INFORMATION START
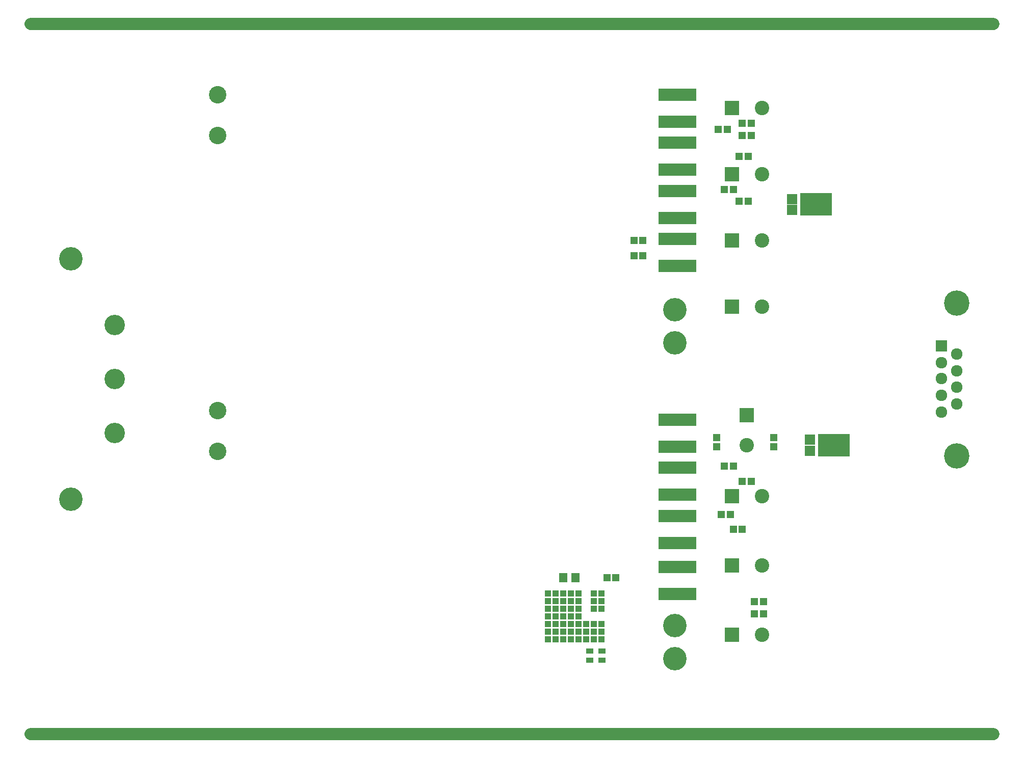
<source format=gbs>
G04 #@! TF.FileFunction,Soldermask,Bot*
%FSLAX46Y46*%
G04 Gerber Fmt 4.6, Leading zero omitted, Abs format (unit mm)*
G04 Created by KiCad (PCBNEW 4.0.7) date 08/06/18 18:31:33*
%MOMM*%
%LPD*%
G01*
G04 APERTURE LIST*
%ADD10C,0.150000*%
%ADD11C,2.000000*%
%ADD12C,3.900000*%
%ADD13C,2.900000*%
%ADD14R,1.200000X1.150000*%
%ADD15R,2.400000X2.400000*%
%ADD16C,2.400000*%
%ADD17R,1.150000X1.200000*%
%ADD18R,1.300000X0.900000*%
%ADD19C,3.400000*%
%ADD20R,1.040000X1.040000*%
%ADD21R,6.300000X2.100000*%
%ADD22R,1.400000X1.650000*%
%ADD23R,1.800000X1.790000*%
%ADD24R,5.260000X3.760000*%
%ADD25C,4.210000*%
%ADD26R,1.920000X1.920000*%
%ADD27C,1.920000*%
G04 APERTURE END LIST*
D10*
D11*
X161000000Y-119000000D02*
X1000000Y-119000000D01*
X161000000Y-1000000D02*
X1000000Y-1000000D01*
D12*
X108060000Y-54000000D03*
D13*
X32060000Y-12750000D03*
X32060000Y-19500000D03*
D12*
X108060000Y-48500000D03*
D14*
X98250000Y-93000000D03*
X96750000Y-93000000D03*
X122750000Y-99000000D03*
X121250000Y-99000000D03*
X101250000Y-37000000D03*
X102750000Y-37000000D03*
D15*
X117500000Y-102500000D03*
D16*
X122500000Y-102500000D03*
D15*
X117500000Y-48000000D03*
D16*
X122500000Y-48000000D03*
D14*
X117250000Y-82500000D03*
X115750000Y-82500000D03*
X117750000Y-28500000D03*
X116250000Y-28500000D03*
D15*
X117500000Y-91000000D03*
D16*
X122500000Y-91000000D03*
D15*
X117500000Y-37000000D03*
D16*
X122500000Y-37000000D03*
D14*
X117750000Y-74500000D03*
X116250000Y-74500000D03*
X120250000Y-23000000D03*
X118750000Y-23000000D03*
D15*
X117500000Y-79500000D03*
D16*
X122500000Y-79500000D03*
D15*
X117500000Y-26000000D03*
D16*
X122500000Y-26000000D03*
D17*
X124500000Y-71250000D03*
X124500000Y-69750000D03*
D14*
X120750000Y-17500000D03*
X119250000Y-17500000D03*
D15*
X120000000Y-66000000D03*
D16*
X120000000Y-71000000D03*
D15*
X117500000Y-15000000D03*
D16*
X122500000Y-15000000D03*
D12*
X108060000Y-106500000D03*
D13*
X32060000Y-65250000D03*
X32060000Y-72000000D03*
D12*
X108060000Y-101000000D03*
D18*
X93900000Y-105250000D03*
X93900000Y-106750000D03*
X95900000Y-105250000D03*
X95900000Y-106750000D03*
D12*
X7700000Y-40000000D03*
D19*
X15000000Y-69000000D03*
X15000000Y-51000000D03*
X15000000Y-60000000D03*
D12*
X7700000Y-80000000D03*
D14*
X122750000Y-97000000D03*
X121250000Y-97000000D03*
X101250000Y-39500000D03*
X102750000Y-39500000D03*
X119250000Y-85000000D03*
X117750000Y-85000000D03*
X120250000Y-30500000D03*
X118750000Y-30500000D03*
X120750000Y-77000000D03*
X119250000Y-77000000D03*
X116750000Y-18500000D03*
X115250000Y-18500000D03*
D17*
X115000000Y-71250000D03*
X115000000Y-69750000D03*
D14*
X120750000Y-19500000D03*
X119250000Y-19500000D03*
D20*
X95845000Y-103310000D03*
X94575000Y-103310000D03*
X93305000Y-103310000D03*
X92035000Y-103310000D03*
X90765000Y-103310000D03*
X89495000Y-103310000D03*
X88225000Y-103310000D03*
X86955000Y-103310000D03*
X95845000Y-102040000D03*
X94575000Y-102040000D03*
X93305000Y-102040000D03*
X92035000Y-102040000D03*
X90765000Y-102040000D03*
X89495000Y-102040000D03*
X88225000Y-102040000D03*
X86955000Y-102040000D03*
X95845000Y-100770000D03*
X94575000Y-100770000D03*
X93305000Y-100770000D03*
X92035000Y-100770000D03*
X90765000Y-100770000D03*
X89495000Y-100770000D03*
X88225000Y-100770000D03*
X86955000Y-100770000D03*
X92035000Y-99500000D03*
X90765000Y-99500000D03*
X89495000Y-99500000D03*
X88225000Y-99500000D03*
X86955000Y-99500000D03*
X95845000Y-98230000D03*
X94575000Y-98230000D03*
X92035000Y-98230000D03*
X90765000Y-98230000D03*
X89495000Y-98230000D03*
X88225000Y-98230000D03*
X86955000Y-98230000D03*
X94575000Y-96960000D03*
X90765000Y-96960000D03*
X92035000Y-96960000D03*
X95845000Y-95690000D03*
X95845000Y-96960000D03*
X94575000Y-95690000D03*
X92035000Y-95690000D03*
X86955000Y-95690000D03*
X88225000Y-95690000D03*
X89495000Y-95690000D03*
X90765000Y-95690000D03*
X89495000Y-96960000D03*
X88225000Y-96960000D03*
X86955000Y-96960000D03*
X86955000Y-95690000D03*
D21*
X108500000Y-91250000D03*
X108500000Y-95750000D03*
X108500000Y-36750000D03*
X108500000Y-41250000D03*
X108500000Y-82750000D03*
X108500000Y-87250000D03*
X108500000Y-28750000D03*
X108500000Y-33250000D03*
X108500000Y-74750000D03*
X108500000Y-79250000D03*
X108500000Y-20750000D03*
X108500000Y-25250000D03*
X108500000Y-66750000D03*
X108500000Y-71250000D03*
X108500000Y-12750000D03*
X108500000Y-17250000D03*
D22*
X89500000Y-93000000D03*
X91500000Y-93000000D03*
D23*
X130518000Y-71920000D03*
D24*
X134500000Y-71000000D03*
D23*
X130518000Y-70080000D03*
X127518000Y-31920000D03*
D24*
X131500000Y-31000000D03*
D23*
X127518000Y-30080000D03*
D25*
X154840000Y-72790000D03*
X154840000Y-47390000D03*
D26*
X152300000Y-54500000D03*
D27*
X152300000Y-57290000D03*
X152300000Y-59960000D03*
X152300000Y-62760000D03*
X152300000Y-65550000D03*
X154840000Y-55900000D03*
X154840000Y-58690000D03*
X154840000Y-61360000D03*
X154840000Y-64150000D03*
M02*

</source>
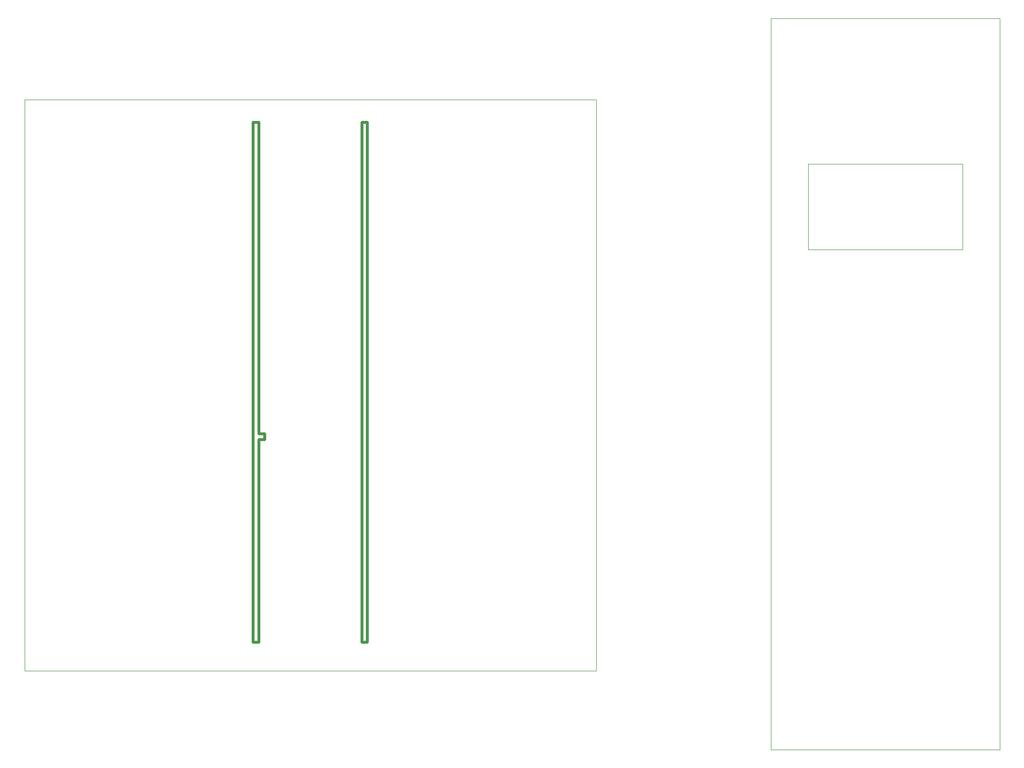
<source format=gm1>
G04 #@! TF.GenerationSoftware,KiCad,Pcbnew,(5.1.9)-1*
G04 #@! TF.CreationDate,2021-05-20T23:06:16+02:00*
G04 #@! TF.ProjectId,KicadJE_OLED_Board,4b696361-644a-4455-9f4f-4c45445f426f,Rev A*
G04 #@! TF.SameCoordinates,Original*
G04 #@! TF.FileFunction,Profile,NP*
%FSLAX46Y46*%
G04 Gerber Fmt 4.6, Leading zero omitted, Abs format (unit mm)*
G04 Created by KiCad (PCBNEW (5.1.9)-1) date 2021-05-20 23:06:16*
%MOMM*%
%LPD*%
G01*
G04 APERTURE LIST*
G04 #@! TA.AperFunction,Profile*
%ADD10C,0.500000*%
G04 #@! TD*
G04 #@! TA.AperFunction,Profile*
%ADD11C,0.050000*%
G04 #@! TD*
G04 APERTURE END LIST*
D10*
X141000000Y-145000000D02*
X141000000Y-109500000D01*
X142000000Y-108500000D02*
X142000000Y-109500000D01*
X141000000Y-109500000D02*
X142000000Y-109500000D01*
X141000000Y-108500000D02*
X142000000Y-108500000D01*
X140000000Y-145000000D02*
X141000000Y-145000000D01*
X140000000Y-54000000D02*
X140000000Y-145000000D01*
X141000000Y-54000000D02*
X140000000Y-54000000D01*
X141000000Y-108500000D02*
X141000000Y-54000000D01*
X159000000Y-145000000D02*
X160000000Y-145000000D01*
X159000000Y-54000000D02*
X159000000Y-145000000D01*
X160000000Y-54000000D02*
X159000000Y-54000000D01*
X160000000Y-145000000D02*
X160000000Y-54000000D01*
D11*
X200000000Y-50000000D02*
X100000000Y-50000000D01*
X200000000Y-150000000D02*
X100000000Y-150000000D01*
X100000000Y-150000000D02*
X100000000Y-50000000D01*
X200000000Y-150000000D02*
X200000000Y-50000000D01*
X237100000Y-76300000D02*
X237100000Y-61300000D01*
X264100000Y-76300000D02*
X237100000Y-76300000D01*
X264100000Y-61300000D02*
X264100000Y-76300000D01*
X237100000Y-61300000D02*
X264100000Y-61300000D01*
X270600000Y-35800000D02*
X270600000Y-163800000D01*
X230600000Y-35800000D02*
X270600000Y-35800000D01*
X270600000Y-163800000D02*
X230600000Y-163800000D01*
X230600000Y-163800000D02*
X230600000Y-35800000D01*
M02*

</source>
INFORMATION END
--- WORK TO COMPLETE ---
Print exactly the lines above, between the one holding "X115000000Y-71250000D03*" and the one holding "X93305000Y-102040000D03*", inclusive, and nothing besides.

--- WRITTEN SOLUTION ---
X115000000Y-71250000D03*
X115000000Y-69750000D03*
D14*
X120750000Y-19500000D03*
X119250000Y-19500000D03*
D20*
X95845000Y-103310000D03*
X94575000Y-103310000D03*
X93305000Y-103310000D03*
X92035000Y-103310000D03*
X90765000Y-103310000D03*
X89495000Y-103310000D03*
X88225000Y-103310000D03*
X86955000Y-103310000D03*
X95845000Y-102040000D03*
X94575000Y-102040000D03*
X93305000Y-102040000D03*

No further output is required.